# RECORDED DATA
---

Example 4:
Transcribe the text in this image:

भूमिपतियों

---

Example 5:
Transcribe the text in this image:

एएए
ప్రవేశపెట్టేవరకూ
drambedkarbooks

# INSTRUCTIONS FOR THE TASK
Nothing but an exact transcription of the records is expected.

# YOUR SOLUTION
---

Example 4:
Transcribe the text in this image:

भूमिपतियों

---

Example 5:
Transcribe the text in this image:

एएए
ప్రవేశపెట్టేవరకూ
drambedkarbooks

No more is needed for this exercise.